Sometimes we ask a yeshiva bochur, "How did you get yourself into this situation?" And he answers tearfully, "I thought it would be fun." Or, "I didn't believe that it would burn so much and be so black." He didn't think that far because the immediate temptation was too consuming and blinding.

That's how we human beings are. Our imaginations conjure up a different kind of life, as if something tempts us and we have to deny ourselves this thing, but when a person reaches an understanding in the depths of his deeds - he suddenly discovers the reality of the world.

The serpent, the yetzer hora, suggests to Adam that he taste of the tree. But Hashem commanded him not to do so. Why, then, did he succumb? Apparently, the evil inclination has its many ways and wiles, and that "the old, fool of a king" knows exactly how to exploit man's nature in order to trip him up. Let us try to examine those qualities which cause man to fall for the enticements of the nachash - the evil inclination.

The Tree of Knowledge — Pursuing Novelty

One of the strongest powers in the soul of man is curiosity. Every one is by nature curious: curious to know about the world and curious about chochmoh. Even someone who does not usually deal with chochmoh will enjoy hearing some words of wisdom.

However curiosity can also be his downfall, with regard to his status as a ben yeshiva.

A person works on himself the entire day to plumb the depths of the world of Torah. And after an entire day of learning Torah and avodas Hashem, someone comes late a night with a bit of news about what is going on in the world, and he suddenly enters an entirely different world, and he might spend an hour or two in pointless talk, that have nothing to do with his real world. The Gra wrote that the tumah of devorim beteilim is the worst of all.

What happened? What drew him to the emptiness?

HaKodosh Boruch Hu created man to understand and to learn. Curiosity is a result of this. If one sees everyone standing and talking about what is going on in the world outside... What? You haven't heard what happened? You're not with it? Ploni is against Almoni... You don't know anything!

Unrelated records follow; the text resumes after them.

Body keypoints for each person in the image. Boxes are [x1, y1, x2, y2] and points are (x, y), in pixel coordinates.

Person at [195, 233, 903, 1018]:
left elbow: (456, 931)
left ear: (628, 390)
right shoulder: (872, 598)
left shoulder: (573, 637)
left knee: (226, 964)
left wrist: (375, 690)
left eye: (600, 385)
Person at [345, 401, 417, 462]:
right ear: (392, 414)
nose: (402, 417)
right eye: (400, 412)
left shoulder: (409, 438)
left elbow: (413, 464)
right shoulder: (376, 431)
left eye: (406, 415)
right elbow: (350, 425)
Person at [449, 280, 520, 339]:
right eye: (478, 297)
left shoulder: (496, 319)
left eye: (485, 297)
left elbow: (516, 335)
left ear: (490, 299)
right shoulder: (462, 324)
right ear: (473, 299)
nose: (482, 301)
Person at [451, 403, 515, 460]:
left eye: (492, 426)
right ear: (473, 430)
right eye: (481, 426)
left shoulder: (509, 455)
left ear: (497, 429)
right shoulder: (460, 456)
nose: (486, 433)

Curiosity has the power to draw him to the trivial facts of the passing scene, but its proper use is to bring him to search for the secrets of Torah, to reach the true depths that are there. Torah knowledge has no bound: "Longer than the measure of land, and wider than the sea" (Iyov 11:9).

Yet the Ramban in his introduction says, "I know myself that my wisdom compared to the wisdom of the Torah is like an ant's egg compared to the sphere of the sky."

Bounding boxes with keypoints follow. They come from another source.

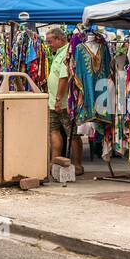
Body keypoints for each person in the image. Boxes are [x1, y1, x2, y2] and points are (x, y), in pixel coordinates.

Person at [46, 27, 74, 170]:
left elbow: (64, 78)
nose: (48, 45)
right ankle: (54, 163)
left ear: (60, 39)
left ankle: (78, 165)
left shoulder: (67, 53)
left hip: (63, 103)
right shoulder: (58, 53)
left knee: (72, 134)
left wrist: (58, 99)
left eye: (50, 42)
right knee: (54, 131)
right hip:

What a Person Must do To Live

Here stands a man, millions of light years below the level of the Ramban, facing the opportunity of knowing in depth the mystic secrets of Torah, while on the other side, he is being tempted by some juicy `news' which won't even be relevant two days hence. What shall he choose? Does it make sense that he should shunt aside the Torah knowledge, whose wisdom is broader than the measure of the world - for such inanity?

Let us imagine a family with members of all ages sitting at an exalted Shabbos table where the adults glory in the holiness and exaltedness of Shabbos, while a child will focus on a trivial toy which captured his attention on that Shabbos. This is what remains in his memory because he attributed importance to it. Why? Because that was the extent of his childlike perception.

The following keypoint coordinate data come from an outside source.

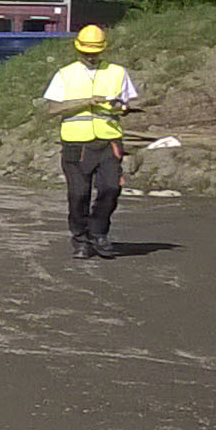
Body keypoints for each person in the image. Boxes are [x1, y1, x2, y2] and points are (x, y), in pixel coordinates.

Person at [42, 23, 137, 260]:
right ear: (78, 49)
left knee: (111, 188)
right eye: (87, 51)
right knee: (78, 194)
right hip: (77, 144)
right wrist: (86, 101)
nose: (90, 56)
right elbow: (52, 109)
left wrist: (121, 108)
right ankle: (81, 239)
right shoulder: (65, 74)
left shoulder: (117, 72)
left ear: (103, 49)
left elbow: (126, 104)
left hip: (108, 140)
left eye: (94, 51)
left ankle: (98, 233)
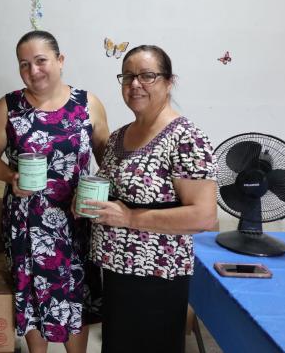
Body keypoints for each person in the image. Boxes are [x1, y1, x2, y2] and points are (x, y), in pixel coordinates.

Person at [78, 45, 217, 353]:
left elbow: (204, 216)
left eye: (147, 76)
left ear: (169, 82)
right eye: (128, 77)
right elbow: (111, 190)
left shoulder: (185, 137)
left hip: (157, 276)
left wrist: (129, 218)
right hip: (116, 274)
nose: (135, 84)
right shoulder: (118, 136)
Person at [0, 30, 109, 353]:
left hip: (76, 221)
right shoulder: (9, 107)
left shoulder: (87, 104)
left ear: (60, 60)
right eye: (25, 64)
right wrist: (10, 176)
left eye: (41, 61)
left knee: (75, 293)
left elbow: (107, 159)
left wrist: (100, 197)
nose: (33, 70)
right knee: (31, 291)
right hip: (26, 222)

A man can go through his whole life, and if he doesn't choose to enter more deeply and recognize that there is a world of greater heights in closeness to Hashem, pursuing His ways, gaining knowledge of Hashem and His Torah, he can whittle his whole life away with child's play, foolishness and idleness, believing that this is a smart way to live. He will convince himself that "True, the other side is a mitzvah, but this side is also interesting."

What this person is lacking is the realization that he is living in Gehennom and is not entering the Gan Eden of the sanctity of mitzvos. One who lives in Gan Eden knows that his world is one of revealing the glory of Heaven and the wisdom of Hashem, and sees that this world of his is exalted beyond measure since it is altogether infinite and limitless.

This lifestyle is not an addition to a lifestyle in the world; it is the only real world outlook in this world.